* [PROBLEM DESCRIPTION] Switch every "Acheter" to "Commander" in the part of the records that opens with the first line and closes with the line containing "dans une corbeille, de peur qu'il", both ends included. Give that part back with nothing else changed, leaving the pictures out.

* [GIVEN RECORDS]
-----

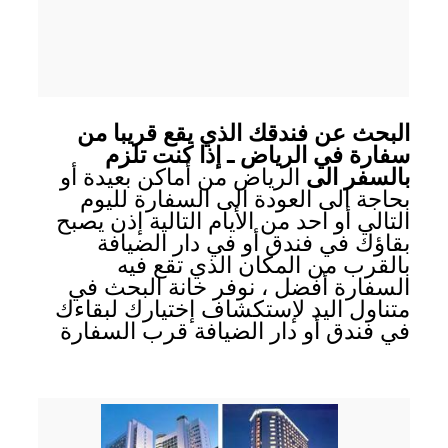
البحث عن فندقك الذي يقع قريبا من
سفارة في الرياض ـ إذا كنت تلزم
بالسفر الى
الرياض من أماكن بعيدة أو
بحاجة الى العودة الى السفارة لليوم
التالي أو احد من الأيام التالية إذن يصبح
بقاؤك في فندق أو في دار الضيافة
بالقرب من المكان الذي تقع فيه
السفارة أفضل ، نوفر خانة البحث في
متناول اليد لإستكشاف إختيارك لبقاءك
في فندق أو دار الضيافة قرب السفارة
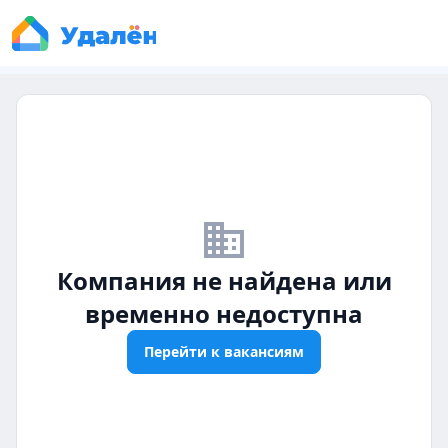
business_off
Компания не найдена или
временно недоступна
Перейти к вакансиям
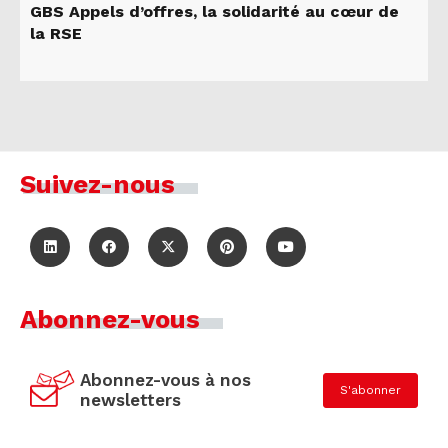
GBS Appels d’offres, la solidarité au cœur de
la RSE
Suivez-nous
Abonnez-vous
Abonnez-vous à nos
S'abonner
newsletters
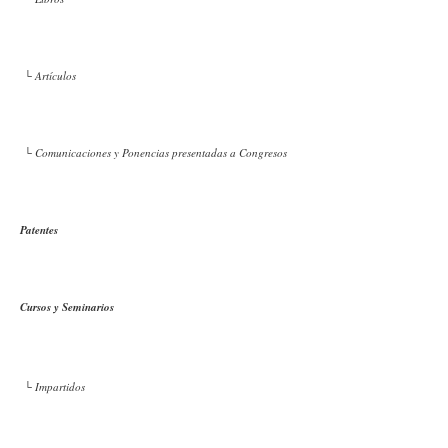
└ Artículos
└ Comunicaciones y Ponencias presentadas a Congresos
Patentes
Cursos y Seminarios
└ Impartidos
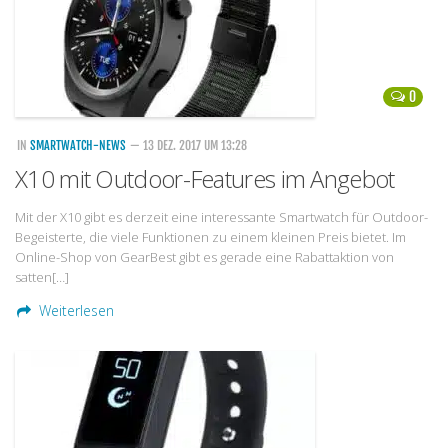
0
IN
SMARTWATCH-NEWS
— 13 DEZ. 2017 UM 13:28
X10 mit Outdoor-Features im Angebot
Mit der X10 gibt es derzeit eine interessante Smartwatch für Outdoor-
Begeisterte, die viele Funktionen zu einem kleinen Preis bietet. Im
Online-Shop von GearBest gibt es gerade eine Rabattaktion von
satten[…]
Weiterlesen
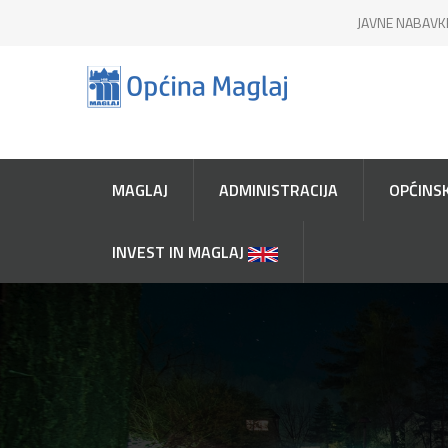
JAVNE NABAVK
MAGLAJ
ADMINISTRACIJA
OPĆINSK
INVEST IN MAGLAJ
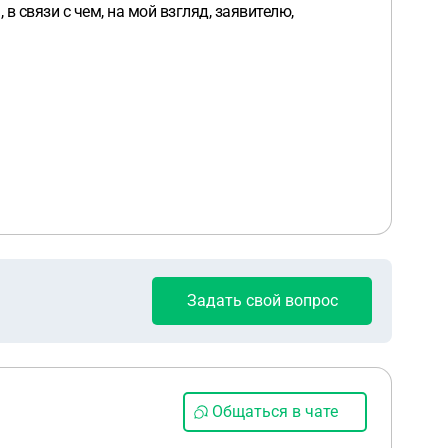
 в связи с чем, на мой взгляд, заявителю,
Задать свой вопрос
Общаться в чате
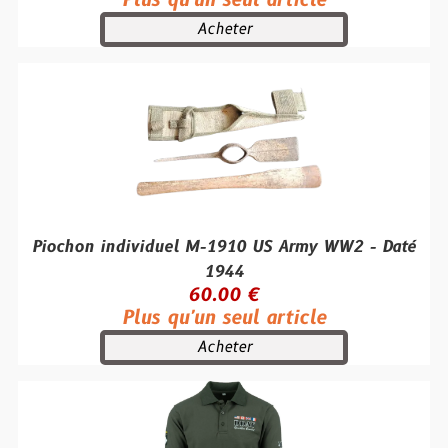
Plus qu'un seul article
Acheter
Piochon individuel M-1910 US Army WW2 - Daté
1944
60.00 €
Plus qu'un seul article
Acheter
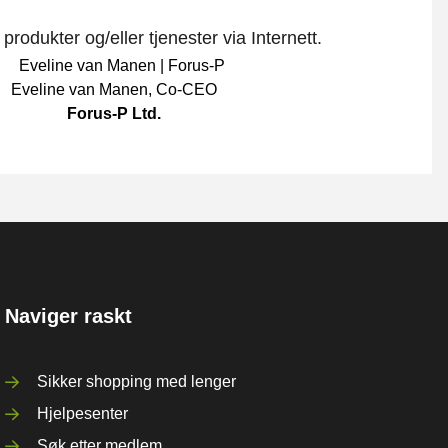
rodukter og/eller tjenester via Internett.
Eveline van Manen
,
Co-CEO
Forus-P Ltd.
Naviger raskt
Sikker shopping med lenger
Hjelpesenter
Søk etter medlem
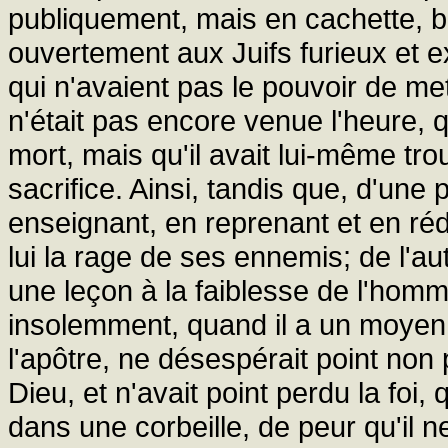
publiquement, mais en cachette, bie
ouvertement aux Juifs furieux et e
qui n'avaient pas le pouvoir de me
n'était pas encore venue l'heure, qu
mort, mais qu'il avait lui-même 
sacrifice. Ainsi, tandis que, d'une 
enseignant, en reprenant et en réd
lui la rage de ses ennemis; de l'au
une leçon à la faiblesse de l'homme
insolemment, quand il a un moyen d
l'apôtre, ne désespérait point non 
Dieu, et n'avait point perdu la foi,
dans une corbeille, de peur qu'il 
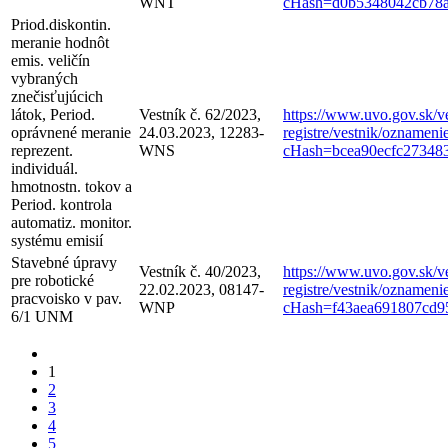
WNT
cHash=d0b5348042cb78a
Priod.diskontin.
meranie hodnôt
emis. veličín
vybraných
znečisťujúcich
látok, Period.
Vestník č. 62/2023,
https://www.uvo.gov.sk/ve
oprávnené meranie
24.03.2023, 12283-
registre/vestnik/oznameni
reprezent.
WNS
cHash=bcea90ecfc27348
individuál.
hmotnostn. tokov a
Period. kontrola
automatiz. monitor.
systému emisií
Stavebné úpravy
Vestník č. 40/2023,
https://www.uvo.gov.sk/ve
pre robotické
22.02.2023, 08147-
registre/vestnik/oznameni
pracvoisko v pav.
WNP
cHash=f43aea691807cd9
6/1 UNM
1
2
3
4
5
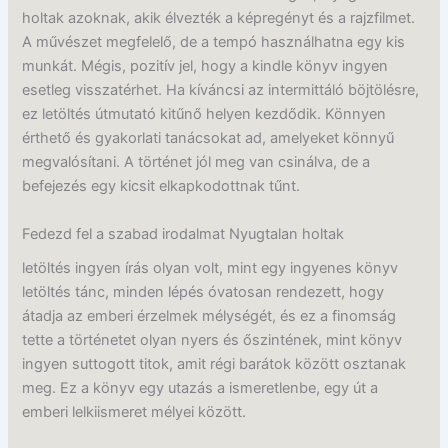
holtak azoknak, akik élvezték a képregényt és a rajzfilmet.
A művészet megfelelő, de a tempó használhatna egy kis
munkát. Mégis, pozitív jel, hogy a kindle könyv ingyen
esetleg visszatérhet. Ha kíváncsi az intermittáló böjtölésre,
ez letöltés útmutató kitűnő helyen kezdődik. Könnyen
érthető és gyakorlati tanácsokat ad, amelyeket könnyű
megvalósítani. A történet jól meg van csinálva, de a
befejezés egy kicsit elkapkodottnak tűnt.
Fedezd fel a szabad irodalmat Nyugtalan holtak
letöltés ingyen írás olyan volt, mint egy ingyenes könyv
letöltés tánc, minden lépés óvatosan rendezett, hogy
átadja az emberi érzelmek mélységét, és ez a finomság
tette a történetet olyan nyers és őszintének, mint könyv
ingyen suttogott titok, amit régi barátok között osztanak
meg. Ez a könyv egy utazás a ismeretlenbe, egy út a
emberi lelkiismeret mélyei között.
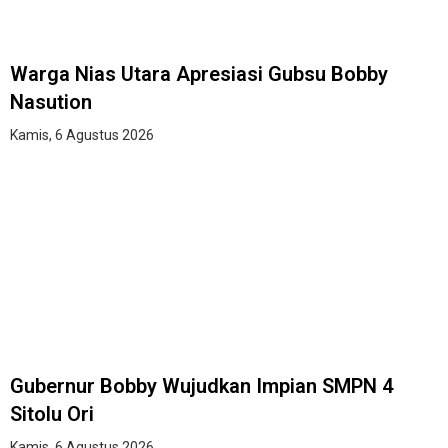
Warga Nias Utara Apresiasi Gubsu Bobby
Nasution
Kamis, 6 Agustus 2026
Gubernur Bobby Wujudkan Impian SMPN 4
Sitolu Ori
Kamis, 6 Agustus 2026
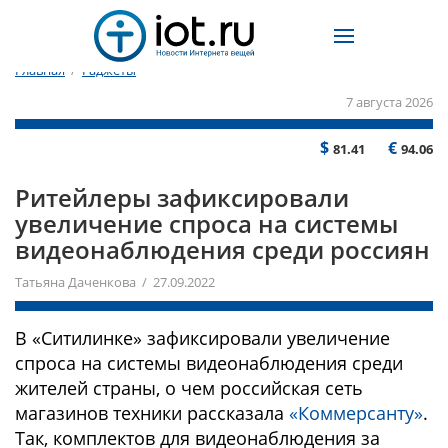
Главная
/
Гаджеты
7 августа 2026
$
€
81.41
94.06
Ритейлеры зафиксировали
увеличение спроса на системы
видеонаблюдения среди россиян
Татьяна Даченкова / 27.09.2022
В «Ситилинке» зафиксировали увеличение
спроса на системы видеонаблюдения среди
жителей страны, о чем российская сеть
магазинов техники рассказала
«Коммерсанту»
.
Так, комплектов для видеонаблюдения за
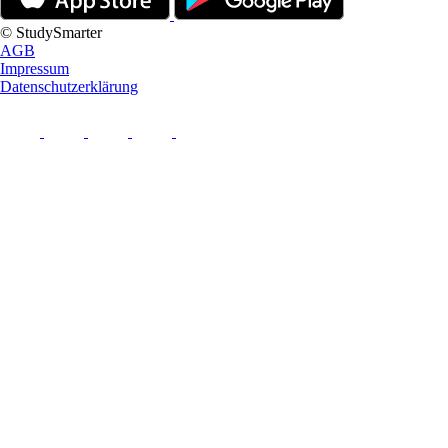
© StudySmarter
AGB
Impressum
Datenschutzerklärung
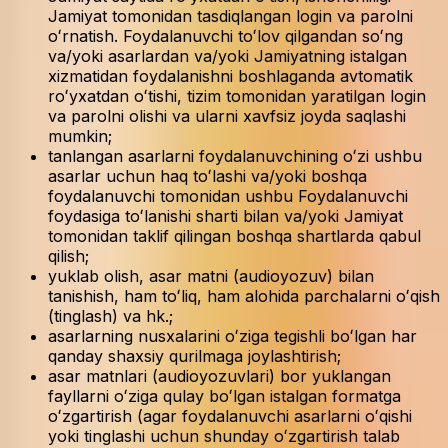
Jamiyat tomonidan tasdiqlangan login va parolni
oʻrnatish. Foydalanuvchi toʻlov qilgandan soʻng
va/yoki asarlardan va/yoki Jamiyatning istalgan
xizmatidan foydalanishni boshlaganda avtomatik
roʻyxatdan oʻtishi, tizim tomonidan yaratilgan login
va parolni olishi va ularni xavfsiz joyda saqlashi
mumkin;
tanlangan asarlarni foydalanuvchining oʻzi ushbu
asarlar uchun haq toʻlashi va/yoki boshqa
foydalanuvchi tomonidan ushbu Foydalanuvchi
foydasiga toʻlanishi sharti bilan va/yoki Jamiyat
tomonidan taklif qilingan boshqa shartlarda qabul
qilish;
yuklab olish, asar matni (audioyozuv) bilan
tanishish, ham toʻliq, ham alohida parchalarni oʻqish
(tinglash) va hk.;
asarlarning nusxalarini oʻziga tegishli boʻlgan har
qanday shaxsiy qurilmaga joylashtirish;
asar matnlari (audioyozuvlari) bor yuklangan
fayllarni oʻziga qulay boʻlgan istalgan formatga
oʻzgartirish (agar foydalanuvchi asarlarni oʻqishi
yoki tinglashi uchun shunday oʻzgartirish talab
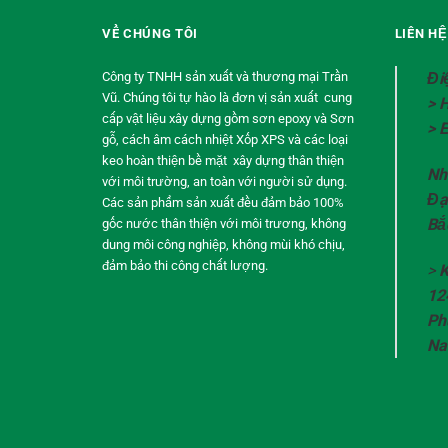
VỀ CHÚNG TÔI
LIÊN H
Công ty TNHH sản xuất và thương mại Trần
Đi
Vũ. Chúng tôi tự hào là đơn vị sản xuất cung
> 
cấp vật liệu xây dựng gồm sơn epoxy và Sơn
> 
gỗ, cách âm cách nhiệt Xốp XPS và các loại
keo hoàn thiện bề mặt xây dựng thân thiện
Nh
với môi trường, an toàn với người sử dụng.
Đạ
Các sản phẩm sản xuất đều đảm bảo 100%
Bắ
gốc nước thân thiện với môi trương, không
dung môi công nghiệp, không mùi khó chịu,
đảm bảo thi công chất lượng.
>
K
12
Ph
Na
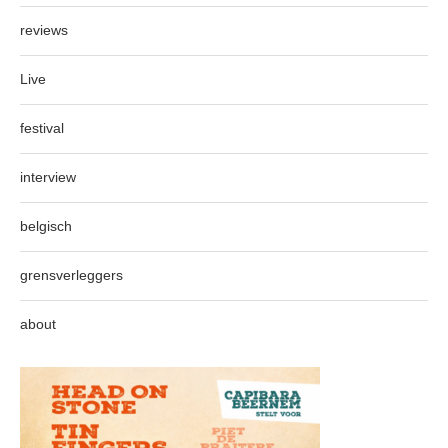
reviews
Live
festival
interview
belgisch
grensverleggers
about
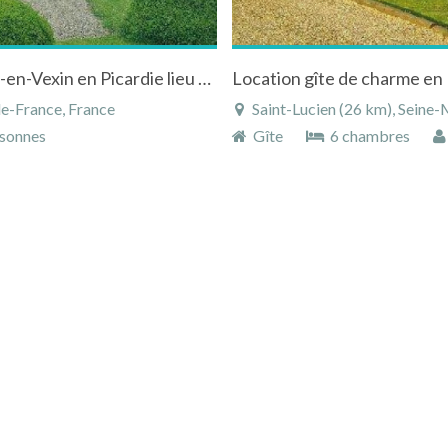
Dépendance du "Château de Boury" à Boury-en-Vexin en Picardie lieu de prestige à 70 km de Paris
Location gîte de charme e
de-France, France
Saint-Lucien (26 km), Seine
sonnes
Gîte
6 chambres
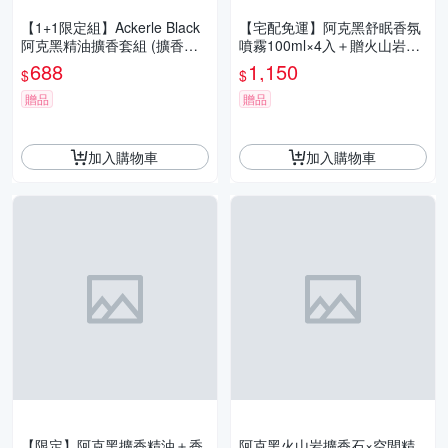
【1+1限定組】Ackerle Black
【宅配免運】阿克黑舒眠香氛
阿克黑精油擴香套組 (擴香精
噴霧100ml×4入＋贈火山岩擴
油250ml+補充瓶300ML 加贈
香石｜木質香氣 枕頭織品噴霧
688
1,150
$
$
擴香棒)
舒眠放鬆
贈品
贈品
加入購物車
加入購物車
【限定】阿克黑擴香精油＋香
阿克黑火山岩擴香石×空間精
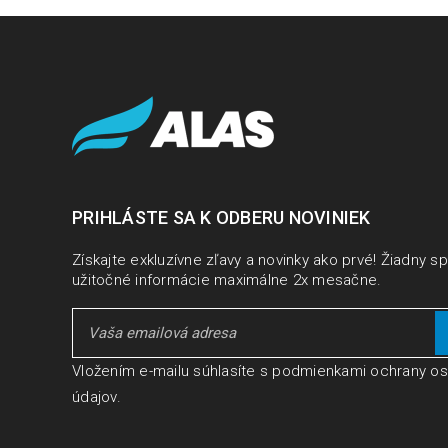
PRIHLÁSTE SA K ODBERU NOVINIEK
Získajte exkluzívne zľavy a novinky ako prvé! Žiadny s
užitočné informácie maximálne 2x mesačne.
Vložením e-mailu súhlasíte s
podmienkami ochrany o
údajov
.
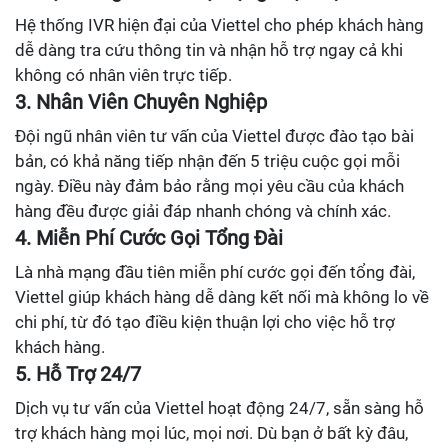
Hệ thống IVR hiện đại của Viettel cho phép khách hàng
dễ dàng tra cứu thông tin và nhận hỗ trợ ngay cả khi
không có nhân viên trực tiếp.
3. Nhân Viên Chuyên Nghiệp
Đội ngũ nhân viên tư vấn của Viettel được đào tạo bài
bản, có khả năng tiếp nhận đến 5 triệu cuộc gọi mỗi
ngày. Điều này đảm bảo rằng mọi yêu cầu của khách
hàng đều được giải đáp nhanh chóng và chính xác.
4. Miễn Phí Cước Gọi Tổng Đài
Là nhà mạng đầu tiên miễn phí cước gọi đến tổng đài,
Viettel giúp khách hàng dễ dàng kết nối mà không lo về
chi phí, từ đó tạo điều kiện thuận lợi cho việc hỗ trợ
khách hàng.
5. Hỗ Trợ 24/7
Dịch vụ tư vấn của Viettel hoạt động 24/7, sẵn sàng hỗ
trợ khách hàng mọi lúc, mọi nơi. Dù bạn ở bất kỳ đâu,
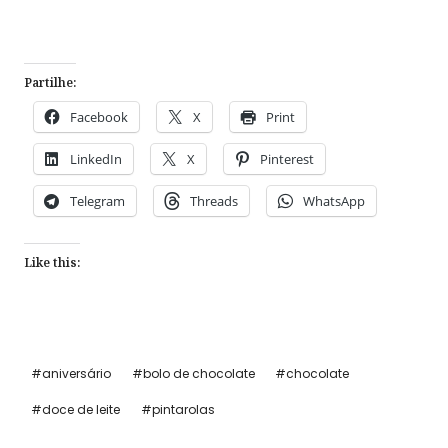
Partilhe:
Facebook
X
Print
LinkedIn
X
Pinterest
Telegram
Threads
WhatsApp
Like this:
Post
#
aniversário
#
bolo de chocolate
#
chocolate
Tags:
#
doce de leite
#
pintarolas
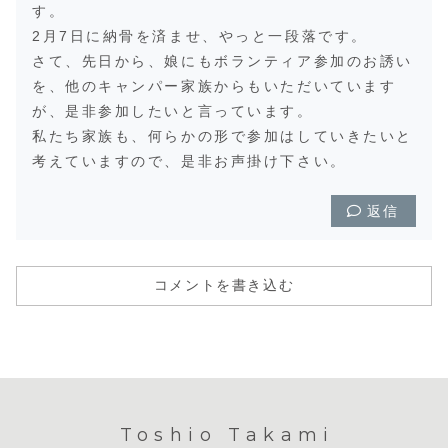
す。
2月7日に納骨を済ませ、やっと一段落です。
さて、先日から、娘にもボランティア参加のお誘い
を、他のキャンパー家族からもいただいています
が、是非参加したいと言っています。
私たち家族も、何らかの形で参加はしていきたいと
考えていますので、是非お声掛け下さい。
返信
コメントを書き込む
Toshio Takami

-----

* [RESPONSE TO THE EXERCISE]
البحث عن فندقك الذي يقع قريبا من
سفارة في الرياض ـ إذا كنت تلزم
بالسفر الى
الرياض من أماكن بعيدة أو
بحاجة الى العودة الى السفارة لليوم
التالي أو احد من الأيام التالية إذن يصبح
بقاؤك في فندق أو في دار الضيافة
بالقرب من المكان الذي تقع فيه
السفارة أفضل ، نوفر خانة البحث في
متناول اليد لإستكشاف إختيارك لبقاءك
في فندق أو دار الضيافة قرب السفارة
business_off
Компания не найдена или
временно недоступна
Перейти к вакансиям
GBS Appels d’offres, la solidarité au cœur de
la RSE
Suivez-nous
Abonnez-vous
Abonnez-vous à nos
S'abonner
newsletters
└ Artículos
└ Comunicaciones y Ponencias presentadas a Congresos
Patentes
Cursos y Seminarios
└ Impartidos
0
IN
SMARTWATCH-NEWS
— 13 DEZ. 2017 UM 13:28
X10 mit Outdoor-Features im Angebot
Mit der X10 gibt es derzeit eine interessante Smartwatch für Outdoor-
Begeisterte, die viele Funktionen zu einem kleinen Preis bietet. Im
Online-Shop von GearBest gibt es gerade eine Rabattaktion von
satten[…]
Weiterlesen
JAVNE NABAVK
MAGLAJ
ADMINISTRACIJA
OPĆINSK
INVEST IN MAGLAJ
 в связи с чем, на мой взгляд, заявителю,
Задать свой вопрос
Общаться в чате
Plus qu'un seul article
Commander
Piochon individuel M-1910 US Army WW2 - Daté
1944
60.00 €
Plus qu'un seul article
Commander
rodukter og/eller tjenester via Internett.
Eveline van Manen
,
Co-CEO
Forus-P Ltd.
Naviger raskt
Sikker shopping med lenger
Hjelpesenter
Søk etter medlem
publiquement, mais en cachette, bie
ouvertement aux Juifs furieux et e
qui n'avaient pas le pouvoir de me
n'était pas encore venue l'heure, qu
mort, mais qu'il avait lui-même 
sacrifice. Ainsi, tandis que, d'une 
enseignant, en reprenant et en réd
lui la rage de ses ennemis; de l'au
une leçon à la faiblesse de l'homme
insolemment, quand il a un moyen d
l'apôtre, ne désespérait point non 
Dieu, et n'avait point perdu la foi,
dans une corbeille, de peur qu'il 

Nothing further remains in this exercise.